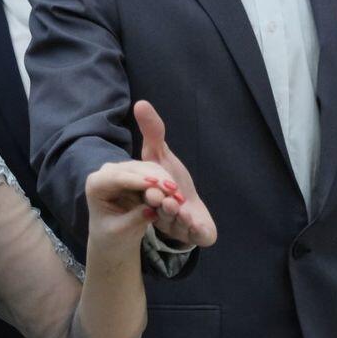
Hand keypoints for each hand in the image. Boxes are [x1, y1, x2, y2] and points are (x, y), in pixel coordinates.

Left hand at [84, 160, 186, 251]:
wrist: (114, 238)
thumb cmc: (111, 237)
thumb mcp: (120, 231)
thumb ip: (134, 219)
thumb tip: (151, 211)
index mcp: (95, 184)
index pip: (117, 178)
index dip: (137, 180)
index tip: (155, 184)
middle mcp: (108, 172)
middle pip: (135, 169)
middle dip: (156, 179)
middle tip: (174, 190)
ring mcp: (125, 171)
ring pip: (148, 168)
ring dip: (164, 180)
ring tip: (178, 195)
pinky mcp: (139, 174)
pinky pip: (156, 174)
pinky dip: (166, 183)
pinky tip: (177, 194)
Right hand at [134, 100, 216, 247]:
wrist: (194, 214)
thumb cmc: (174, 182)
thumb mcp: (161, 156)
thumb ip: (152, 133)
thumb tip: (140, 102)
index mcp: (149, 196)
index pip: (147, 190)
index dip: (151, 186)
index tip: (154, 184)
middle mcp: (161, 213)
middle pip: (160, 209)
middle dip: (163, 204)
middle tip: (167, 199)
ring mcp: (178, 226)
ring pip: (175, 223)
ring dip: (177, 217)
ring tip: (180, 211)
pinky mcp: (196, 234)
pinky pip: (195, 234)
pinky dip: (195, 229)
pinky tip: (195, 223)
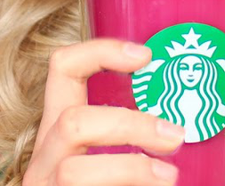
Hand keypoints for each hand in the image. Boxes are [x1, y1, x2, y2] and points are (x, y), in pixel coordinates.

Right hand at [23, 38, 184, 184]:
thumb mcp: (106, 162)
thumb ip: (129, 141)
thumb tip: (181, 122)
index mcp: (59, 131)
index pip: (63, 68)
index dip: (101, 51)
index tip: (146, 55)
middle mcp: (44, 160)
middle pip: (71, 122)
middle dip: (129, 124)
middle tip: (175, 134)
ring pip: (74, 172)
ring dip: (130, 168)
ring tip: (170, 176)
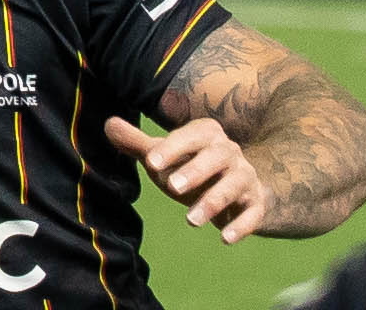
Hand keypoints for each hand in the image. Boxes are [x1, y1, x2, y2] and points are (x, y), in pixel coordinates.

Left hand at [108, 113, 269, 241]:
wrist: (236, 190)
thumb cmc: (193, 169)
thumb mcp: (166, 157)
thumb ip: (138, 144)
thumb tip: (108, 124)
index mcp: (207, 134)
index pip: (190, 135)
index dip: (172, 148)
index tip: (151, 162)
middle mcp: (231, 151)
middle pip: (217, 156)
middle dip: (195, 171)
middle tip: (172, 187)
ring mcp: (246, 177)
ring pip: (235, 185)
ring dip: (214, 201)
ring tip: (190, 220)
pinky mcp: (257, 203)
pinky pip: (254, 212)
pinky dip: (242, 225)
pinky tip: (225, 239)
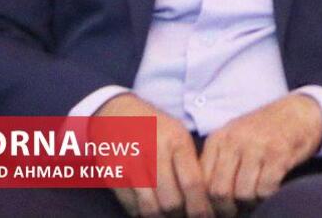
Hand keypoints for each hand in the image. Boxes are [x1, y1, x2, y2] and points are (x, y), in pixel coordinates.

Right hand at [96, 92, 212, 217]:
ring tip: (171, 217)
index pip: (193, 183)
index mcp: (176, 141)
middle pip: (172, 201)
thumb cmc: (155, 127)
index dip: (202, 207)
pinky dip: (143, 214)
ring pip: (151, 209)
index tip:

### Work item
In the listing above, find the line containing "ring dip: (214, 201)" and restate it and every later line verbatim, with the pictures left out.

### Expected output
ring dip: (214, 201)
ring tip: (190, 220)
pinky mcp: (257, 203)
pinky pip: (254, 212)
pinky dip: (242, 225)
pinky tip: (225, 239)
Hand keypoints for each hand in the image. Boxes are [x1, y1, x2, y2] and points are (x, y), in pixel coordinates.

Right hand at [96, 92, 212, 217]:
ring tip: (171, 217)
index pip: (193, 183)
index mcp: (176, 141)
middle pip: (172, 201)
thumb cmc: (155, 127)
index dip: (202, 207)
pinky dip: (143, 214)
ring pip: (151, 209)
index tip:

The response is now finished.